RICHMOND, Calif. - A Richmond police officer resigned Wednesday after the department received photos of him posing at a Halloween costume party with someone dressed as a Ku Klux Klan member.
A reader forwarded two photos to the Times in an e-mail Tuesday morning, both apparently depicting costume-clad people at a Halloween party. A man identified by multiple sources as Richmond police Officer Ben Murdoch appears in both photos, dressed as a rock star.
Another, unidentified man also appears in the photos, dressed in the white sheet and conical white hat of the Ku Klux Klan. In both photos, those depicted are raising their hands in an apparent mock-Nazi salute.
Police Chief Chris Magnus said he could not comment, other than to confirm that he placed Murdoch on paid leave Tuesday afternoon, when he learned of the pictures, and that Murdoch and the city parted ways Wednesday.
"If proven, that would be a punishable offense, up to and including termination," Magnus said. "It would show a complete lack of judgment, maturity and sensitivity. That is uncharacteristic of this department's personnel as a whole."
Murdoch, 27, was sworn into Richmond's police force in January.
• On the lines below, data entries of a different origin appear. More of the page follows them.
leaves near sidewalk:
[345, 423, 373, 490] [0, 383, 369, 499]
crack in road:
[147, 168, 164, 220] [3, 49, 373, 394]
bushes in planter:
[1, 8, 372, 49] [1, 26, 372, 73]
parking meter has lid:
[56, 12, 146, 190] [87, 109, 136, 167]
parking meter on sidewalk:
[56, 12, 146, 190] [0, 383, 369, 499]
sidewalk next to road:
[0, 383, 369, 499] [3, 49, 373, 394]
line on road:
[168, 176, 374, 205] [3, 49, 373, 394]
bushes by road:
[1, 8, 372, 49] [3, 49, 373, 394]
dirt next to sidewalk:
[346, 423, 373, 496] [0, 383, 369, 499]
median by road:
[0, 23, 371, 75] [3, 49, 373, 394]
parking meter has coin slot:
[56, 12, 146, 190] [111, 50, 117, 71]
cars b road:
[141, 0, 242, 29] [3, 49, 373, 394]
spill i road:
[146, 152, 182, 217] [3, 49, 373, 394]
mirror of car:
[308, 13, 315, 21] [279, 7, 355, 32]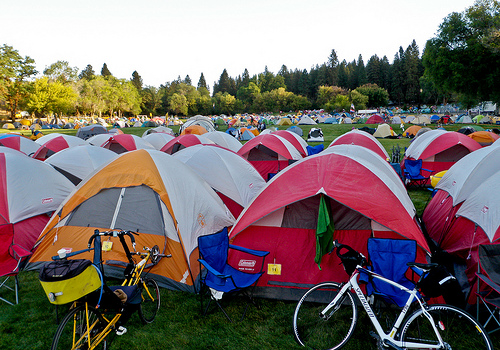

The city Web site shows that he was assigned to the patrol division, working in a beat east of Carlson Boulevard and south of Ohio Avenue, including the Laurel Park and Richmond Annex neighborhoods.
"He has the right (to free speech), but he understands that his exercise of that right creates an image of him, and of the police department," said attorney Michael Rains, who represents Murdoch. "He feels terrible. He told me, 'People don't know who I am, they don't know what I stand for.' He is sincerely sorry."
Sorry enough, Rains added, that he resigned his job during an internal affairs interview Wednesday morning. Rains said Murdoch and his roommates had a Halloween costume party Saturday night. His friend who wore the KKK costume, a Latino, evoked roars of laughter from the tight-knit group because he is an outspoken liberal and opponent of racism, Rains said.
Murdoch understands the perception problem the disclosure of the photos caused the department, Rains added.
The Richmond Police Officers Association and the department already have weathered much negative attention this year for a political campaign flier released by the union prior to Tuesday's election; the flier was widely panned as a racist stereotyping of Richmond's Latino residents.
Police administration and many Richmond officers, including the leadership of the department's minority associations, vocally condemned the flier after its release and bemoaned damage dealt to the budding relationship between city police and Richmond's growing population of Latino residents, merchants and political leaders.
Racial tension and mistrust mark the length of the Richmond Police Department's modern history. City police received national attention during the 1980s for civil rights lawsuits over the police shootings of two black men that resulted in an epic financial settlement and mandated safeguards against racism and civil rights abuses, including the formation of the Richmond Police Commission.
In 2006, several members of the department's command staff, all black, sued the city with accusations of racist treatment at the hands of Magnus and former Deputy Chief Lori Ritter. Both have denied the claims, and one of the plaintiffs dropped out of the suit this year. The case remains unresolved in Contra Costa Superior Court.